I colpi di Stato non sono tutti uguali. Non lo sono le cause, le modalità, i protagonisti. E soprattutto, non lo sono i tempi. I tempi storici. Ecco perché interpretarli richiede uno sforzo di comprensione e uno sguardo meno rigido. Al susseguirsi di golpe in Africa degli ultimi anni non c’è una sola risposta. E quelle di oggi potrebbero non essere le stesse quando ci sarà stato modo di osservare il risultato di questi avvenimenti. L’unica cosa davvero certa è che il continente sub-sahariano sta vivendo una evoluzione. Nuova, in qualche modo imprevista (e in larga misura, imprevedibile).
Molti dei colpi di Stato nei primissimi anni dalle indipendenze sono stati “manovrati” dagli ex colonizzatori europei (soprattutto da Francia e Belgio) e dagli USA e questo vale anche per gli assassinii di leader carismatici e critici nei confronti di chi li aveva fino ad allora dominati e per questo ritenuti pericolosi (solo la Francia è ritenuta coinvolta in 22 casi di omicidi dal 1963), come Patrice Lumumba, primo ministro della neonata Repubblica Democratica del Congo (con la responsabilità di Bruxelles) e Thomas Sankara, presidente del Burkina Faso che contestò la schiavitù economica a cui l’Occidente aveva sottoposto l’Africa e chiese l’annullamento del debito voluto dai colonizzatori, “una riconquista dell’Africa sapientemente organizzata” disse.
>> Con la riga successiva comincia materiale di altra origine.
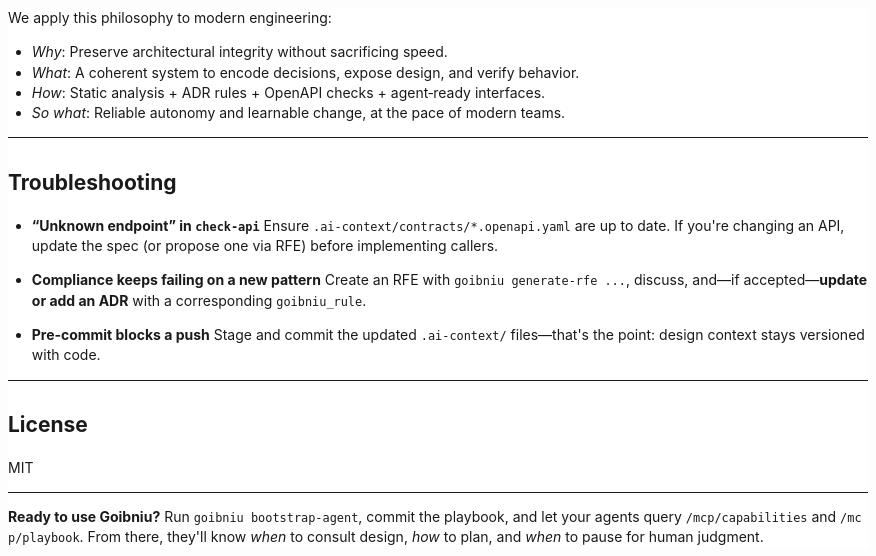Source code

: We apply this philosophy to modern engineering:
- *Why*: Preserve architectural integrity without sacrificing speed.
- *What*: A coherent system to encode decisions, expose design, and verify behavior.
- *How*: Static analysis + ADR rules + OpenAPI checks + agent‑ready interfaces.
- *So what*: Reliable autonomy and learnable change, at the pace of modern teams.

---

## Troubleshooting

- **“Unknown endpoint” in `check-api`** Ensure
  `.ai-context/contracts/*.openapi.yaml` are up to date. If you're changing an
  API, update the spec (or propose one via RFE) before implementing callers.

- **Compliance keeps failing on a new pattern** Create an RFE with `goibniu
  generate-rfe ...`, discuss, and—if accepted—**update or add an ADR** with a
  corresponding `goibniu_rule`.

- **Pre‑commit blocks a push** Stage and commit the updated `.ai-context/`
  files—that's the point: design context stays versioned with code.

---

## License

MIT

---

**Ready to use Goibniu?**
Run `goibniu bootstrap-agent`, commit the playbook, and let your agents query
`/mcp/capabilities` and `/mcp/playbook`. From there, they'll know *when* to
consult design, *how* to plan, and *when* to pause for human judgment.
Oppure per il colpo di Stato che sostituì il presidente del Ghana, Kwame Nkrumah.
Troppo comunista per un presidente come Lyndon Johnson. “Il colpo di Stato in Ghana è un altro esempio di colpo di fortuna fortuito. Nkrumah stava facendo di più per indebolire i nostri interessi di qualunque altro africano nero. In reazione alle sue inclinazioni fortemente filo-comuniste, il nuovo regime militare è quasi pateticamente filo-occidentale”.
Così scriveva, in una lettera indirizzata al presidente degli Stati Uniti, il suo assistente agli Affari della sicurezza nazionale. “We face neither East nor West: we face forward” (non guardiamo né ad Est né ad Ovest: guardiamo al futuro), affermava quello che è stato il presidente del primo paese dell’Africa sub-sahariana a conquistare l’indipendenza (1957). Ma le idee (e le dichiarazioni) panafricaniste di Nkrumah non sono mai state apprezzate da chi voleva continuare a tenere il controllo su paesi che solo formalmente stava lasciando. Bisognava schierarsi e schierarsi “dalla parte giusta”.